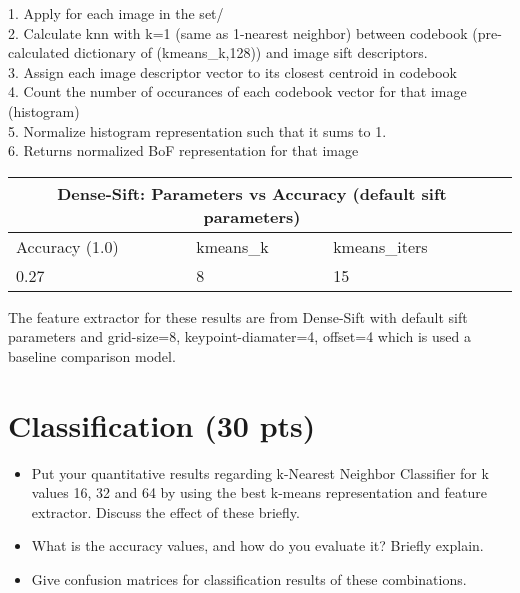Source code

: \documentclass[12pt]{article}
\begin{document}
\begin{center}
        1. Apply for each image in the set/ \\
        2. Calculate knn with k=1 (same as 1-nearest neighbor) between codebook (pre-calculated dictionary of (kmeans\_k,128)) and image sift descriptors. \\
        3. Assign each image descriptor vector to its closest centroid in codebook \\
        4. Count the number of occurances of each codebook vector for that image (histogram) \\
        5. Normalize histogram representation such that it sums to 1. \\
        6. Returns normalized BoF representation for that image
    \end{center}

    \vspace*{0.5cm}
        \begin{tabular}{ |p{1.5cm}||p{3cm}|p{3cm}|p{3cm}| }
            \hline
            \multicolumn{3}{|c|}{Dense-Sift: Parameters vs Accuracy (default sift parameters)} \\
            \hline
            Accuracy (1.0)  & kmeans\_k & kmeans\_iters\\
            \hline
            0.27 & 8 & 15 \\ %
            \hline
        \end{tabular}
       
        \begin{center}
            \raggedright
            The feature extractor for these results are from Dense-Sift with default sift parameters and grid-size=8, keypoint-diamater=4, offset=4 which is used a baseline comparison model.

        \end{center}

\section{Classification (30 pts)}
    \begin{itemize}
        \item Put your quantitative results regarding k-Nearest Neighbor Classifier for k values 16, 32 and 64 by using the best k-means representation and feature extractor. Discuss the effect of these briefly.
        \item What is the accuracy values, and how do you evaluate it? Briefly explain.
        \item Give confusion matrices for classification results of these combinations.
    \end{itemize}
\end{document}
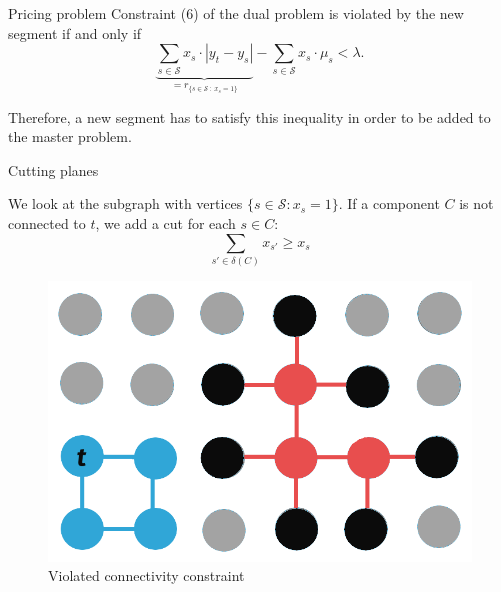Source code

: \documentclass[fleqn]{beamer}
\newcommand{\superpixels}{\mathcal{S}}
\begin{document}
	\begin{frame}{Pricing problem}
		Constraint (6) of the dual problem is violated by the new segment if and only if
		\[\underbrace{\sum_{s\in\superpixels} x_s\cdot|y_t-y_s|}_{=r_{\{s\in\superpixels\ :\ x_s=1\}}} - \sum_{s\in\superpixels} x_s\cdot\mu_s < \lambda.\]
        
		Therefore, a new segment has to satisfy this inequality in order to be added to the master problem.
	\end{frame}
    
	\begin{frame}{Cutting planes}
		
        
		We look at the subgraph with vertices $\{s\in\superpixels:x_s=1\}$.
        If a component $C$ is not connected to $t$,
        we add a cut for each $s\in C$:
        \[\sum_{s'\in\delta(C)}x_{s'} \geq x_s\]
        
        \begin{figure}
            \centering
            \includegraphics[scale=.2]{cuttingplanes.png}
            \caption{Violated connectivity constraint}
        \end{figure}
	\end{frame}
	
\end{document}
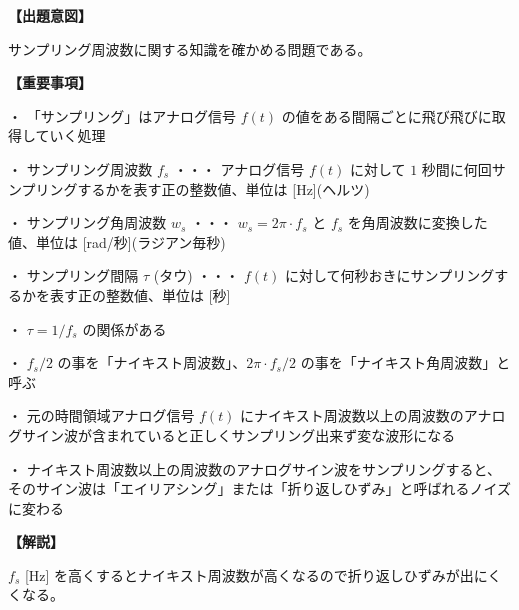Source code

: \noindent \textbf{【出題意図】}

\noindent サンプリング周波数に関する知識を確かめる問題である。

\vspace{1em}
\noindent \textbf{【重要事項】}

\medskip
\noindent ・ 「サンプリング」はアナログ信号 $f(t)$ の値をある間隔ごとに飛び飛びに取得していく処理

\medskip
\noindent ・ サンプリング周波数 $f_s$ ・・・ アナログ信号 $f(t)$ に対して $1$ 秒間に何回サンプリングするかを表す正の整数値、単位は [Hz](ヘルツ)

\medskip
\noindent ・ サンプリング角周波数 $w_s$ ・・・ $w_s = 2\pi\cdot f_s$ と $f_s$ を角周波数に変換した値、単位は [rad/秒](ラジアン毎秒)

\medskip
\noindent ・ サンプリング間隔 $\tau$ (タウ) ・・・ $f(t)$ に対して何秒おきにサンプリングするかを表す正の整数値、単位は [秒]

\medskip
\noindent ・ $\tau = 1/f_s$ の関係がある

\medskip
\noindent ・ $f_s/2$ の事を「ナイキスト周波数」、$2\pi \cdot f_s/2$ の事を「ナイキスト角周波数」と呼ぶ

\medskip
\noindent ・ 元の時間領域アナログ信号 $f(t)$ にナイキスト周波数以上の周波数のアナログサイン波が含まれていると正しくサンプリング出来ず変な波形になる

\medskip
\noindent ・ ナイキスト周波数以上の周波数のアナログサイン波をサンプリングすると、そのサイン波は「エイリアシング」または「折り返しひずみ」と呼ばれるノイズに変わる

\vspace{1em}
\noindent \textbf{【解説】}

\noindent $f_s$ [Hz] を高くするとナイキスト周波数が高くなるので折り返しひずみが出にくくなる。
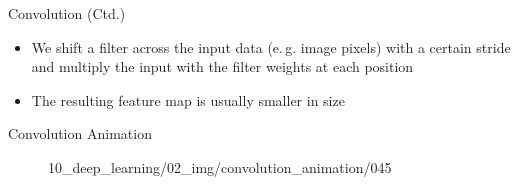 \begin{frame}{Convolution (Ctd.)}{}\important
	\begin{itemize}
		\item We shift a filter across the input data (e.\,g. image pixels) with a certain stride and multiply the input with the filter weights at each position
		\item The resulting feature map is usually smaller in size
	\end{itemize}
	
	\vspace*{8mm}
\end{frame}


\begin{frame}{Convolution Animation}{}\important
	\begin{figure}
		\centering
			{10_deep_learning/02_img/convolution_animation/}{0}{45}
	\end{figure}
\end{frame}


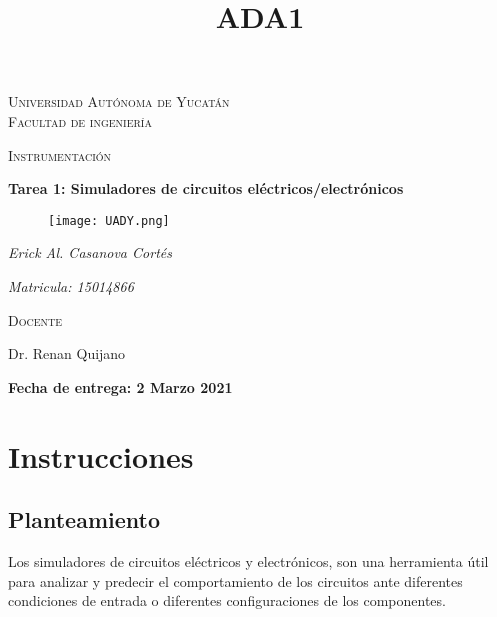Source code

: \documentclass[11pt]{report}
\theoremstyle{plain}
\theoremstyle{definition}
\begin{document}
\begin{titlepage}
\title{ADA1}


	\centering
	{\scshape\LARGE Universidad Autónoma de Yucatán  \\ Facultad de ingeniería\par}
	\vspace{1cm}
	{\scshape\Large Instrumentación\par}
	\vspace{1.5cm}
	{\huge\bfseries Tarea 1: Simuladores de circuitos eléctricos/electrónicos\par}
	\vspace{0.7cm}
	{\begin{figure}[!h]
	\centering
    \texttt{[image: UADY.png]}
	\end{figure}}
	\vspace{0.7cm}
	{\Large\itshape Erick Al. Casanova Cortés\par}
	{\Large\itshape Matricula: 15014866\par}
	\vfill
	{\scshape\Large Docente\par
	Dr. Renan Quijano\par}
	\vfill
	{\Large{\bfseries Fecha de entrega: 2 Marzo 2021} }

	\vfill
	
\end{titlepage}


\tableofcontents


\chapter{Instrucciones}



\section{Planteamiento}

Los simuladores de circuitos eléctricos y electrónicos, son una herramienta útil para analizar y predecir el comportamiento de los circuitos ante diferentes condiciones de entrada o diferentes configuraciones de los componentes.
\end{document}
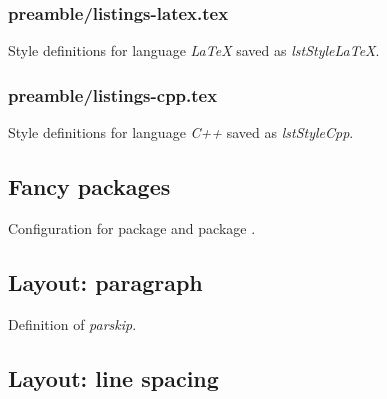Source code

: 
\subsubsection{preamble/listings-latex.tex}

Style definitions for language \emph{LaTeX} saved as \emph{lstStyleLaTeX}.


\subsubsection{preamble/listings-cpp.tex}

Style definitions for language \emph{C++} saved as \emph{lstStyleCpp}.



\subsection{Fancy packages}
\label{sec:style:fancy}

Configuration for package  and package .


\subsection{Layout: paragraph}
\label{sec:style:layout:paragraph}

Definition of \emph{parskip}.


\subsection{Layout: line spacing}
\label{sec:style:layout:linespacing}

□ □ □ □ □ □ □

* [Exercise requirements]
Set down each entry above word for word, without its pictures.

* [Written answer]
Source code

: \documentclass[12pt]{article}
\begin{document}
\begin{center}
        1. Apply for each image in the set/ \\
        2. Calculate knn with k=1 (same as 1-nearest neighbor) between codebook (pre-calculated dictionary of (kmeans\_k,128)) and image sift descriptors. \\
        3. Assign each image descriptor vector to its closest centroid in codebook \\
        4. Count the number of occurances of each codebook vector for that image (histogram) \\
        5. Normalize histogram representation such that it sums to 1. \\
        6. Returns normalized BoF representation for that image
    \end{center}

    \vspace*{0.5cm}
        \begin{tabular}{ |p{1.5cm}||p{3cm}|p{3cm}|p{3cm}| }
            \hline
            \multicolumn{3}{|c|}{Dense-Sift: Parameters vs Accuracy (default sift parameters)} \\
            \hline
            Accuracy (1.0)  & kmeans\_k & kmeans\_iters\\
            \hline
            0.27 & 8 & 15 \\ %
            \hline
        \end{tabular}
       
        \begin{center}
            \raggedright
            The feature extractor for these results are from Dense-Sift with default sift parameters and grid-size=8, keypoint-diamater=4, offset=4 which is used a baseline comparison model.

        \end{center}

\section{Classification (30 pts)}
    \begin{itemize}
        \item Put your quantitative results regarding k-Nearest Neighbor Classifier for k values 16, 32 and 64 by using the best k-means representation and feature extractor. Discuss the effect of these briefly.
        \item What is the accuracy values, and how do you evaluate it? Briefly explain.
        \item Give confusion matrices for classification results of these combinations.
    \end{itemize}
\end{document}
Source code

: \documentclass[fleqn]{beamer}
\newcommand{\superpixels}{\mathcal{S}}
\begin{document}
	\begin{frame}{Pricing problem}
		Constraint (6) of the dual problem is violated by the new segment if and only if
		\[\underbrace{\sum_{s\in\superpixels} x_s\cdot|y_t-y_s|}_{=r_{\{s\in\superpixels\ :\ x_s=1\}}} - \sum_{s\in\superpixels} x_s\cdot\mu_s < \lambda.\]
        
		Therefore, a new segment has to satisfy this inequality in order to be added to the master problem.
	\end{frame}
    
	\begin{frame}{Cutting planes}
		
        
		We look at the subgraph with vertices $\{s\in\superpixels:x_s=1\}$.
        If a component $C$ is not connected to $t$,
        we add a cut for each $s\in C$:
        \[\sum_{s'\in\delta(C)}x_{s'} \geq x_s\]
        
        \begin{figure}
            \centering
            \includegraphics[scale=.2]{cuttingplanes.png}
            \caption{Violated connectivity constraint}
        \end{figure}
	\end{frame}
	
\end{document}
Source code

: \noindent \textbf{【出題意図】}

\noindent サンプリング周波数に関する知識を確かめる問題である。

\vspace{1em}
\noindent \textbf{【重要事項】}

\medskip
\noindent ・ 「サンプリング」はアナログ信号 $f(t)$ の値をある間隔ごとに飛び飛びに取得していく処理

\medskip
\noindent ・ サンプリング周波数 $f_s$ ・・・ アナログ信号 $f(t)$ に対して $1$ 秒間に何回サンプリングするかを表す正の整数値、単位は [Hz](ヘルツ)

\medskip
\noindent ・ サンプリング角周波数 $w_s$ ・・・ $w_s = 2\pi\cdot f_s$ と $f_s$ を角周波数に変換した値、単位は [rad/秒](ラジアン毎秒)

\medskip
\noindent ・ サンプリング間隔 $\tau$ (タウ) ・・・ $f(t)$ に対して何秒おきにサンプリングするかを表す正の整数値、単位は [秒]

\medskip
\noindent ・ $\tau = 1/f_s$ の関係がある

\medskip
\noindent ・ $f_s/2$ の事を「ナイキスト周波数」、$2\pi \cdot f_s/2$ の事を「ナイキスト角周波数」と呼ぶ

\medskip
\noindent ・ 元の時間領域アナログ信号 $f(t)$ にナイキスト周波数以上の周波数のアナログサイン波が含まれていると正しくサンプリング出来ず変な波形になる

\medskip
\noindent ・ ナイキスト周波数以上の周波数のアナログサイン波をサンプリングすると、そのサイン波は「エイリアシング」または「折り返しひずみ」と呼ばれるノイズに変わる

\vspace{1em}
\noindent \textbf{【解説】}

\noindent $f_s$ [Hz] を高くするとナイキスト周波数が高くなるので折り返しひずみが出にくくなる。
 \begin{frame}{Convolution (Ctd.)}{}\important
	\begin{itemize}
		\item We shift a filter across the input data (e.\,g. image pixels) with a certain stride and multiply the input with the filter weights at each position
		\item The resulting feature map is usually smaller in size
	\end{itemize}
	
	\vspace*{8mm}
\end{frame}


\begin{frame}{Convolution Animation}{}\important
	\begin{figure}
		\centering
			{10_deep_learning/02_img/convolution_animation/}{0}{45}
	\end{figure}
\end{frame}


Source code

: \documentclass[11pt]{report}
\theoremstyle{plain}
\theoremstyle{definition}
\begin{document}
\begin{titlepage}
\title{ADA1}


	\centering
	{\scshape\LARGE Universidad Autónoma de Yucatán  \\ Facultad de ingeniería\par}
	\vspace{1cm}
	{\scshape\Large Instrumentación\par}
	\vspace{1.5cm}
	{\huge\bfseries Tarea 1: Simuladores de circuitos eléctricos/electrónicos\par}
	\vspace{0.7cm}
	{\begin{figure}[!h]
	\centering
    \texttt{[image: UADY.png]}
	\end{figure}}
	\vspace{0.7cm}
	{\Large\itshape Erick Al. Casanova Cortés\par}
	{\Large\itshape Matricula: 15014866\par}
	\vfill
	{\scshape\Large Docente\par
	Dr. Renan Quijano\par}
	\vfill
	{\Large{\bfseries Fecha de entrega: 2 Marzo 2021} }

	\vfill
	
\end{titlepage}


\tableofcontents


\chapter{Instrucciones}



\section{Planteamiento}

Los simuladores de circuitos eléctricos y electrónicos, son una herramienta útil para analizar y predecir el comportamiento de los circuitos ante diferentes condiciones de entrada o diferentes configuraciones de los componentes.
\end{document}
Source code

: 
\subsubsection{preamble/listings-latex.tex}

Style definitions for language \emph{LaTeX} saved as \emph{lstStyleLaTeX}.


\subsubsection{preamble/listings-cpp.tex}

Style definitions for language \emph{C++} saved as \emph{lstStyleCpp}.



\subsection{Fancy packages}
\label{sec:style:fancy}

Configuration for package  and package .


\subsection{Layout: paragraph}
\label{sec:style:layout:paragraph}

Definition of \emph{parskip}.


\subsection{Layout: line spacing}
\label{sec:style:layout:linespacing}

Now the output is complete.